Why couldn’t a union created by presumably innovative, disruptive tech workers, invent a better mechanism than seniority-based pay? All of this anti-union rhetoric imagines that unions are inherently stuck in the 19th century and lack imagination.
Most white collar unions don't negotiate pay, other than maybe initial and minimum salary.
Edit: I must say I don't think most people here get it. Unions negotiate with employers. The idea that a tech union would agree with tech companies to set salaries is ridiculous. If that is what tech companies wanted they could have already done it. What white collar unions do is to negotiate for the things most people don't consider. They don't negotiate salaries, they negotiate that you should have salary review every e.g. year and some framework for that. That doesn't make a difference for those who already have that, but it does for everyone else. And that is how it is for every area. I don't know if there is a white collar collective agreement available in English online, but if there is one could just read that to get an idea.

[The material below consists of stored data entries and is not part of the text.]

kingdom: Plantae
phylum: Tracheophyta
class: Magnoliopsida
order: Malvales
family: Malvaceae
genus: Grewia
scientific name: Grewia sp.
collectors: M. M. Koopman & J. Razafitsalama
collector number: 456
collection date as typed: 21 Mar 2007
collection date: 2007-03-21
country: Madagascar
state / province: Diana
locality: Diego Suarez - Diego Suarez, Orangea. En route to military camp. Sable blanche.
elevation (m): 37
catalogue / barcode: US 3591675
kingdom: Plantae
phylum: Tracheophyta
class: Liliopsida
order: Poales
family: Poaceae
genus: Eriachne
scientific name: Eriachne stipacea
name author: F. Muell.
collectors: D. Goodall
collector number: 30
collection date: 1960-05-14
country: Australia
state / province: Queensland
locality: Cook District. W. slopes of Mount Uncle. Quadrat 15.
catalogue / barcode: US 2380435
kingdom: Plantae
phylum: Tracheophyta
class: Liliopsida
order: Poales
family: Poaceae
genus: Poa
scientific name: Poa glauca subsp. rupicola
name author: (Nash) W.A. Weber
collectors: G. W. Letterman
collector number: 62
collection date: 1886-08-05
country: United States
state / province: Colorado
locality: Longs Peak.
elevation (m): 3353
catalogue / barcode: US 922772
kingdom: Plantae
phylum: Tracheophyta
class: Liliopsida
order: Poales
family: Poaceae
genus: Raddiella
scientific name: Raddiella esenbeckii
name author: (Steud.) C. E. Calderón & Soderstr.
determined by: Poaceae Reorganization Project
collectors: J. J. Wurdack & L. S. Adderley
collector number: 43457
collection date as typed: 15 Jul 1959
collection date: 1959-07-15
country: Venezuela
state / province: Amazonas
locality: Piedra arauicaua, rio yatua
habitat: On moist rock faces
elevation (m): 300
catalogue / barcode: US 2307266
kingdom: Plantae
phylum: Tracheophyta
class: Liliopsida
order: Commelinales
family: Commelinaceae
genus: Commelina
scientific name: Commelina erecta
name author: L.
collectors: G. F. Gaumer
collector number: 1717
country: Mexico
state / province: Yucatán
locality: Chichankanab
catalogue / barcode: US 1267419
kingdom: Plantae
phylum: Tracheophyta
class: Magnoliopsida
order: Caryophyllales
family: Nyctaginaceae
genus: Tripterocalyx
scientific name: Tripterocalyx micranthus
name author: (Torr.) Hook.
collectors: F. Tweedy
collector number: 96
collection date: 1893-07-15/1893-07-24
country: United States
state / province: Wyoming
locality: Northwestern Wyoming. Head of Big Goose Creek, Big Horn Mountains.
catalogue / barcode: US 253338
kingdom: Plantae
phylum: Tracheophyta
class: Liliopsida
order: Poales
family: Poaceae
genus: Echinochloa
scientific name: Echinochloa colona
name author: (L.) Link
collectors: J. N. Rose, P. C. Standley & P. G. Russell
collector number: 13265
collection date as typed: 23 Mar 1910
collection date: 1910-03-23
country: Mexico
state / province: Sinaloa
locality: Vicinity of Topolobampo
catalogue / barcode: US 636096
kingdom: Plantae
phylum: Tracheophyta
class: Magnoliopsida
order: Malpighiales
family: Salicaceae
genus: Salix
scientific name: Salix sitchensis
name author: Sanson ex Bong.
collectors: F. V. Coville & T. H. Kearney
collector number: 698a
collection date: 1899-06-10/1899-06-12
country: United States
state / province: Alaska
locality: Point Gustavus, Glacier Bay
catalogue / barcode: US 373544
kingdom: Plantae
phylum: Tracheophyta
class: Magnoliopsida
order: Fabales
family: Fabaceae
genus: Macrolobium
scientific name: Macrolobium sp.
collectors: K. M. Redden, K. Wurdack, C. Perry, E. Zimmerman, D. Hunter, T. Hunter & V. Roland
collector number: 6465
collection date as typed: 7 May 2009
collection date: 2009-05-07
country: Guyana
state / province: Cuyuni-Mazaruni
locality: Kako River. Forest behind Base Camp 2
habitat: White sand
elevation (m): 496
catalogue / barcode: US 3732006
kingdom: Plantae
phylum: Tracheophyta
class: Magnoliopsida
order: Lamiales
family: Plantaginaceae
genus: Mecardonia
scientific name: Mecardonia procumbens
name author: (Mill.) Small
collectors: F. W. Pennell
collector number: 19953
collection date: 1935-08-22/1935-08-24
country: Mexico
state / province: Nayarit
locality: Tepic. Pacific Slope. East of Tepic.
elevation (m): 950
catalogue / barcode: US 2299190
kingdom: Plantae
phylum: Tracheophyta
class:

And yet, Silicon Valley seems to be currently focused less on tech itself than using tech to reshape many long-running social conventions. Why would labor relationships be any different?
Well it seems like there's some interest to take that on at least from a product perspective when you look at these HR, Payroll, Employee Relations platforms coming out that could be argued try to take a portion of the market away from HR giants like ADP.
And then you have the various interviewing services (interviewing.io is an example I often point to), developer bootcamps with (presumably, at least by some of the verbiage used by said bootcamps) deep connections and mentor programs that ostensibly exist to get people hired.
Then there are your ZipRecruiters and Indeeds that claim to have revolutionized online recruiting and staffing.
Maybe the question isn't "why would labor relations be any different" but "how can tech make more of an impact in labor relations than just getting people hired and automating payroll?"
I don't have that answer, just thinking through my keyboard here.